### [Required work]
Which of the lines in the data below contain the string "spine"? Copy each of them.

START Record excerpts

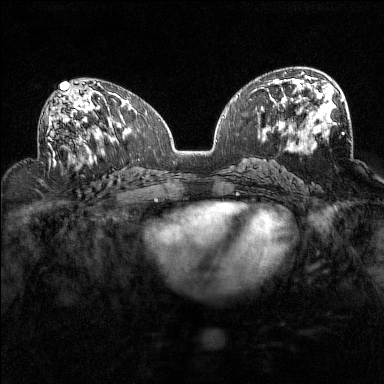
Breast MRI (dynamic contrast-enhanced), one axial slice. Dynamic contrast-enhanced series, time point 2 of 7 at this slice position (early post-contrast). 1.5 T. TE 1.8 ms, TR 5 ms. 1 mm slice thickness. 384 × 384 image matrix, field of view 320 × 320 mm. Female patient.
Structures marked on this image (semi-automatically segmented with operator editing):
- enhancing-tissue mask used for the functional tumour volume (all voxels passing the contrast-enhancement thresholds inside the analysis volume; usually the tumour): bounding box <48,93,94,160> (left, top, right, bottom; pixels)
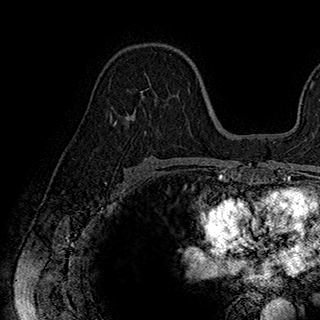
Breast MRI (dynamic contrast-enhanced), one axial slice; position 110 of 180 along the scan axis; cropped to one breast; dynamic contrast-enhanced series, time point 2 of 7 at this slice position (early post-contrast); 1.5 T; TE 2.8 ms, TR 5.4 ms; 1 mm slice thickness; 320 × 320 image matrix, field of view 225 × 225 mm. Female patient.
Annotated regions visible in this slice (semi-automatically segmented with operator editing):
- enhancing-tissue mask used for the functional tumour volume (all voxels passing the contrast-enhancement thresholds inside the analysis volume; usually the tumour): box from (x=114, y=58) to (x=190, y=134) px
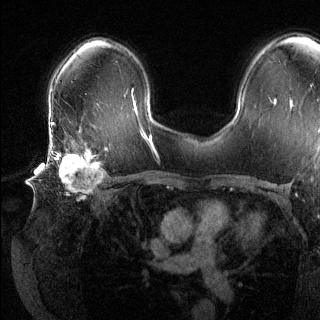
Breast MRI (dynamic contrast-enhanced), one axial slice. Slice 86 of 144 in the series (ordered by position). Dynamic contrast-enhanced series, time point 2 of 6 at this slice position (early post-contrast). 1.5 T. TE 1.6 ms, TR 4.6 ms. 1.2 mm slice thickness. 320 × 320 image matrix, field of view 300 × 300 mm. Female patient.
Annotated regions visible in this slice (semi-automatically segmented with operator editing):
- enhancing-tissue mask used for the functional tumour volume (all voxels passing the contrast-enhancement thresholds inside the analysis volume; usually the tumour): bounding box <48,135,103,198> (left, top, right, bottom; pixels)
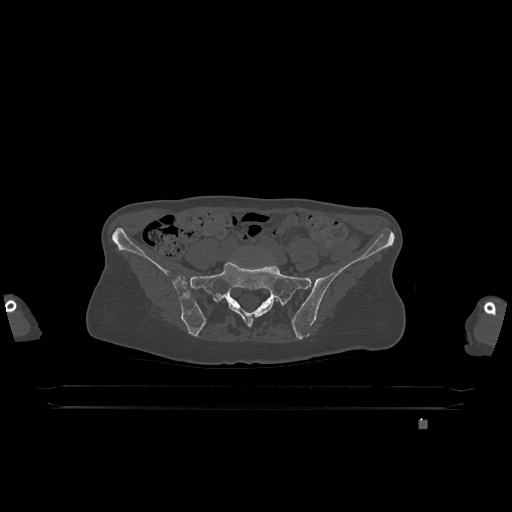
CT including the spine, one axial slice. Position 195 of 1317 along the scan axis. Bone window (W 1800 / L 400 HU). 512 × 512 image matrix, field of view 500 × 500 mm. Patient: female, 74 years. From the clinical record (not read from this slice): primary cancer: lung.
Annotated regions visible in this slice (semi-automatic segmentation, software-assisted and operator-edited):
- L5 vertebra: bounding box <276,299,278,301> (left, top, right, bottom; pixels)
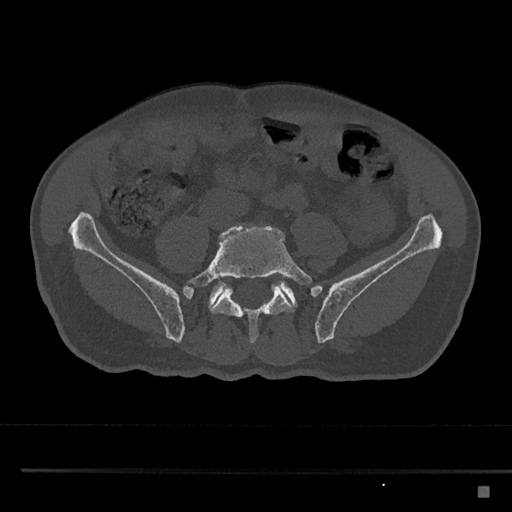
CT including the spine, one axial slice; slice 575 of 797 in the series (ordered by position); reconstruction kernel Br40s/3; bone window (W 1800 / L 400 HU); 0.5 mm slice thickness; 512 × 512 image matrix, field of view 391 × 391 mm. Patient: male, 59 years. Case-level facts recorded for this patient, not image findings: primary cancer: prostate.
Annotated regions visible in this slice (semi-automatic segmentation, software-assisted and operator-edited):
- L5 vertebra: box from (x=183, y=224) to (x=312, y=343) px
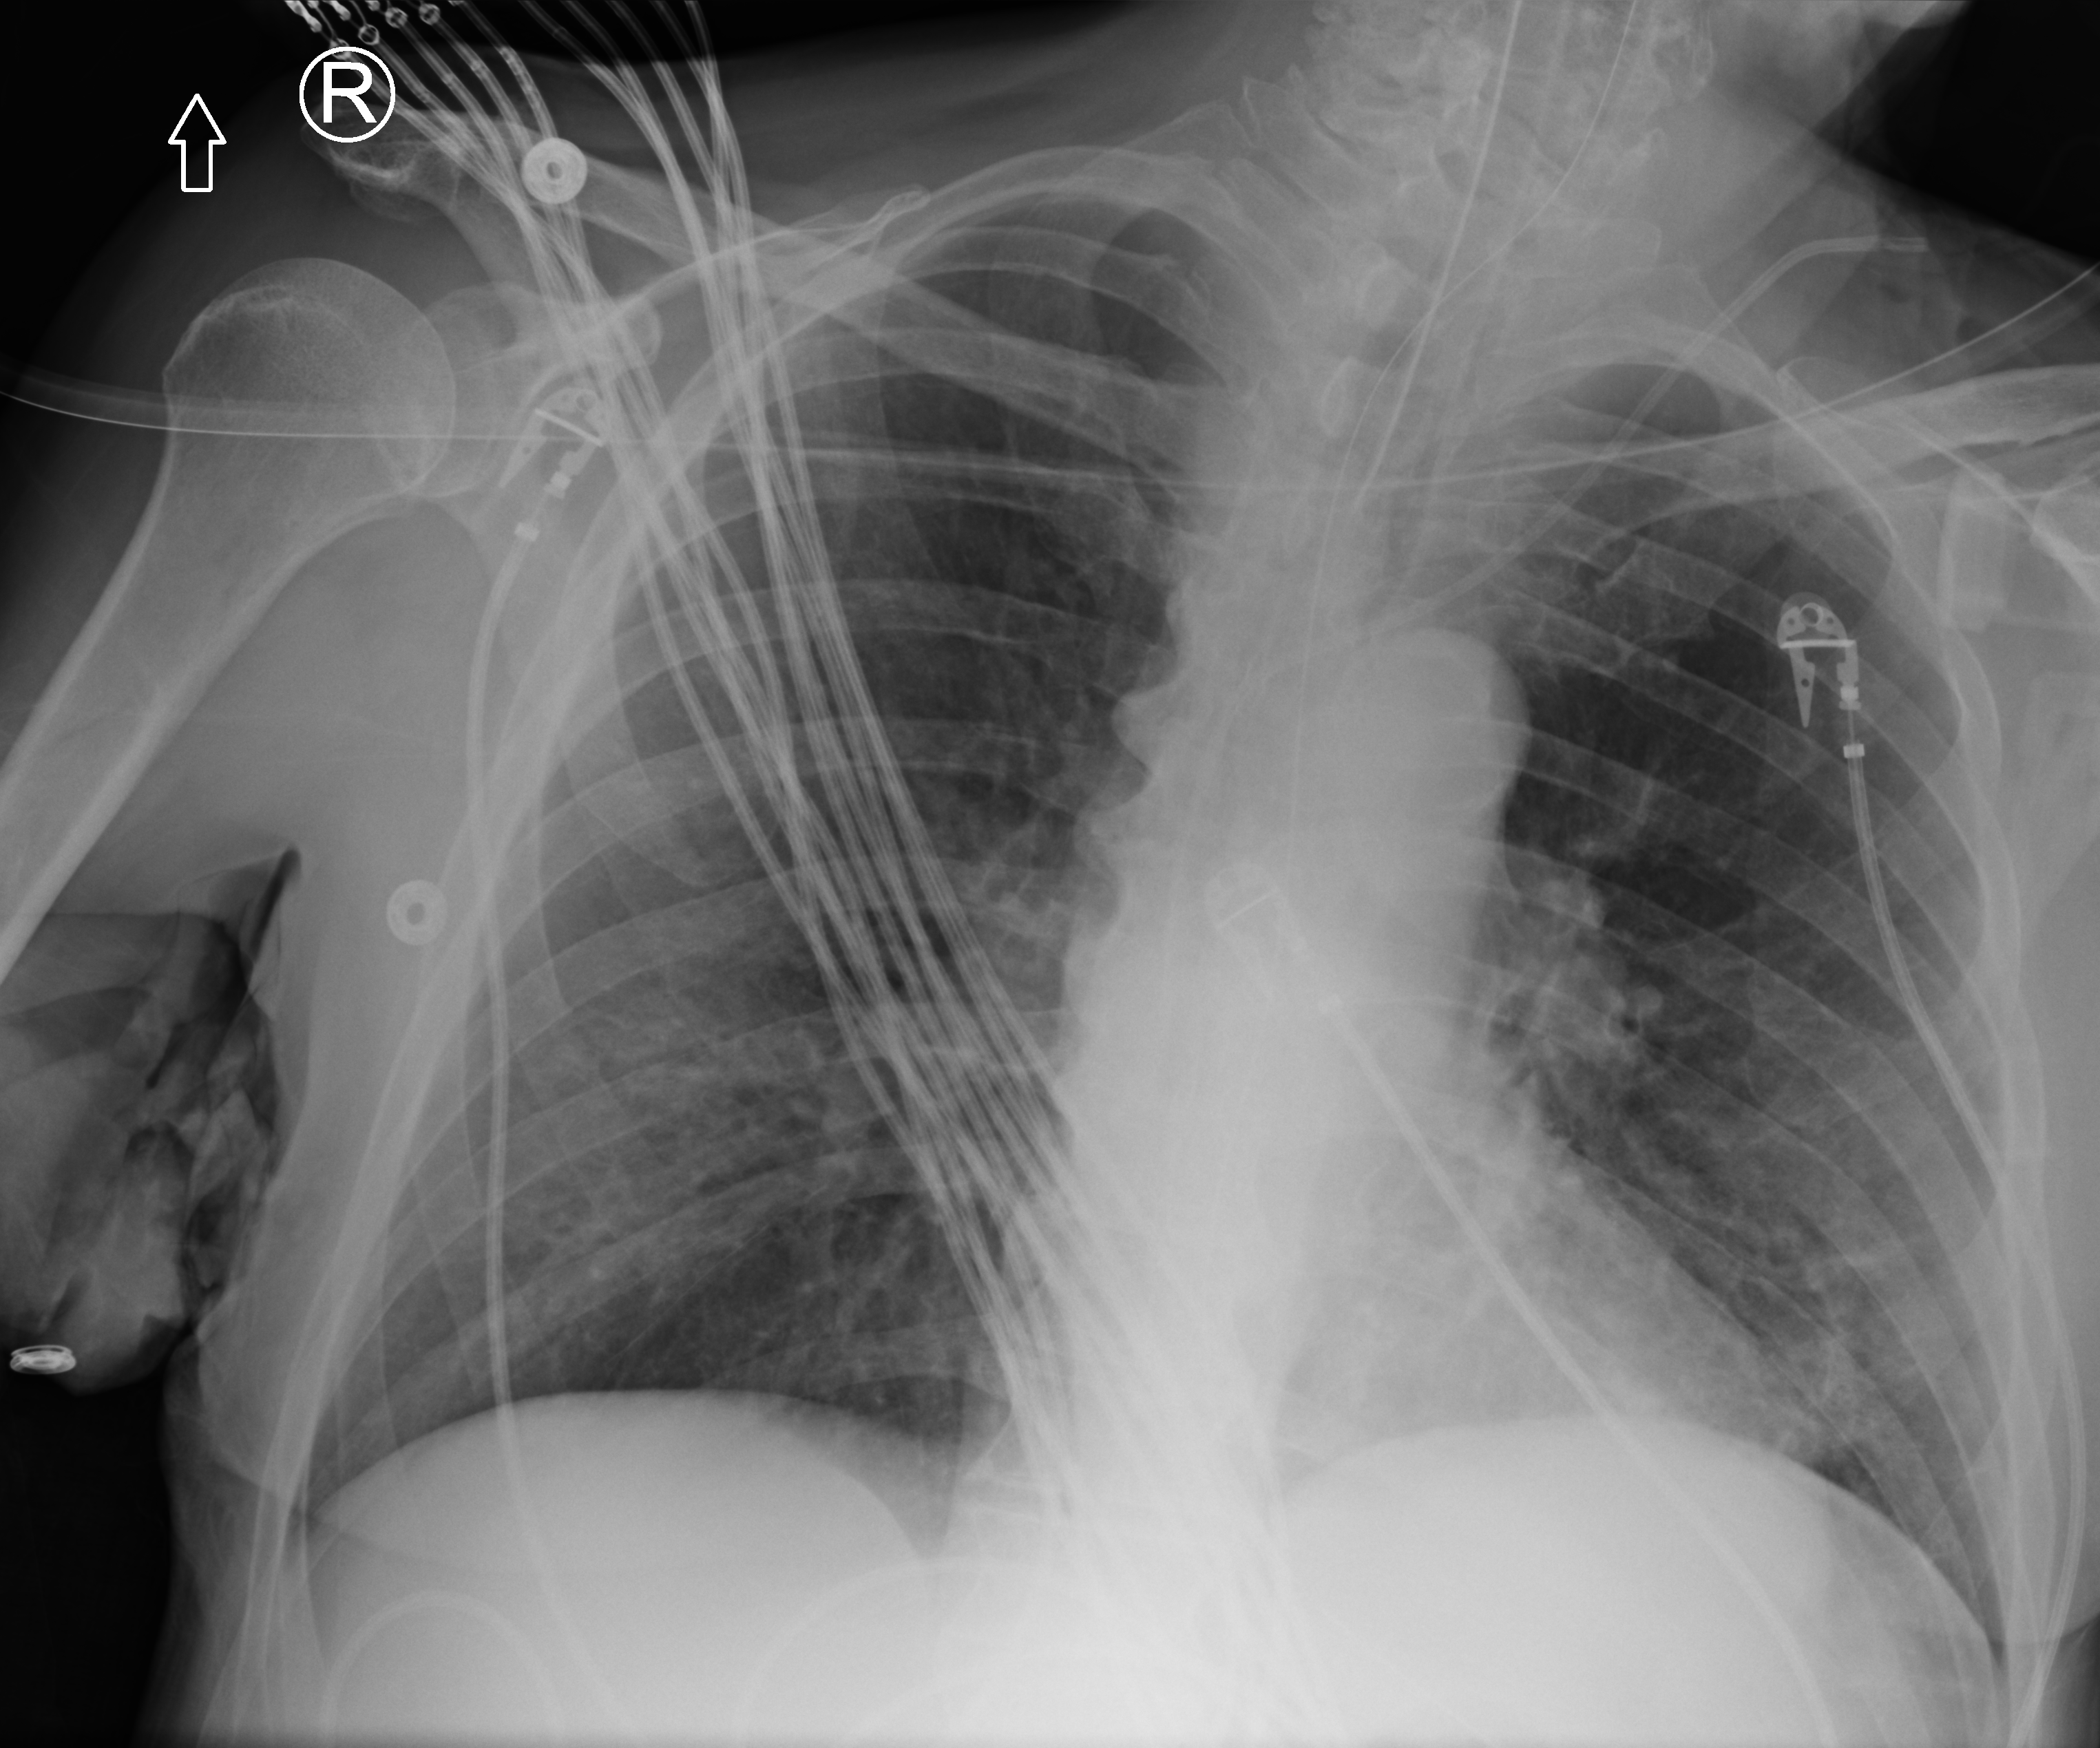
Portable chest radiograph; anteroposterior (AP) projection. Patient hospitalised with COVID-19; male, aged 60–74 years.
Admission-level facts for this patient (not findings on this image; timing relative to this image not recorded): mechanically ventilated during this hospital stay: yes; admitted to intensive care during this hospital stay: yes.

END Record excerpts

### [Answer to the problem]
CT including the spine, one axial slice. Position 195 of 1317 along the scan axis. Bone window (W 1800 / L 400 HU). 512 × 512 image matrix, field of view 500 × 500 mm. Patient: female, 74 years. From the clinical record (not read from this slice): primary cancer: lung.
CT including the spine, one axial slice; slice 575 of 797 in the series (ordered by position); reconstruction kernel Br40s/3; bone window (W 1800 / L 400 HU); 0.5 mm slice thickness; 512 × 512 image matrix, field of view 391 × 391 mm. Patient: male, 59 years. Case-level facts recorded for this patient, not image findings: primary cancer: prostate.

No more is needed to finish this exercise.